Agt$get_data(copy = FALSE) %>%
.[disability_status != "death" & age < 100, age := age + 1L]
return(world)
}
# simulation --------------------------------------------------------------
for (i in 1:15) {
MyWorld$start_iter(i, unit = "year") %>%
event_v1(., model = v1_model) %>%
event_v2(., model = v2_model) %>%
event_v3(., model = v3_model) %>%
event_v4(., model = v4_model) %>%
event_disability(., disability_model) %>%
event_age(.)
}
# visualisation -----------------------------------------------------------
simlog <- get_log(MyWorld)
disability_status_log <-
simlog %>%
.[desc == "disability_status:state", ] %>%
{purrr::map2_dfr(.$time, .$value, ~ {
.y %>%
as.data.table() %>%
.[, time := .x]
})}
ggplot(data = disability_status_log, aes(x = time, y = N, color = disability_status)) +
geom_line() +
scale_x_continuous(breaks = scales::pretty_breaks()) +
labs(title = "Disability status")
Created on 2020-03-14 by the reprex package (v0.3.0)
Using a cleaned person-period file, estimate transition probabilities for each time-varying covariate of interest and the 4 states.
Transition matrices are calculated and stored.

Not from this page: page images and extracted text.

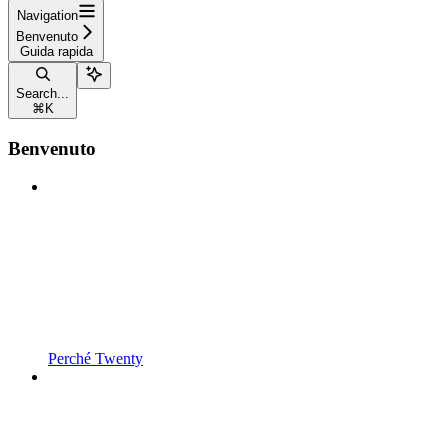
Navigation
Benvenuto
Guida rapida
Search...
⌘
K
Benvenuto
Perché Twenty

Now, generate a starting population of size N using a bootstrapped approach.
We have our transition matrices and our starting population. Now, we simulate. *In the complex case, this will be done for each of the time-varying covariates and the ultimately the 4-state model.
This process repeats itself for 15 simulation cycles (years)
Output: Aggregated counts in each state. Dis-aggregated counts by covariates.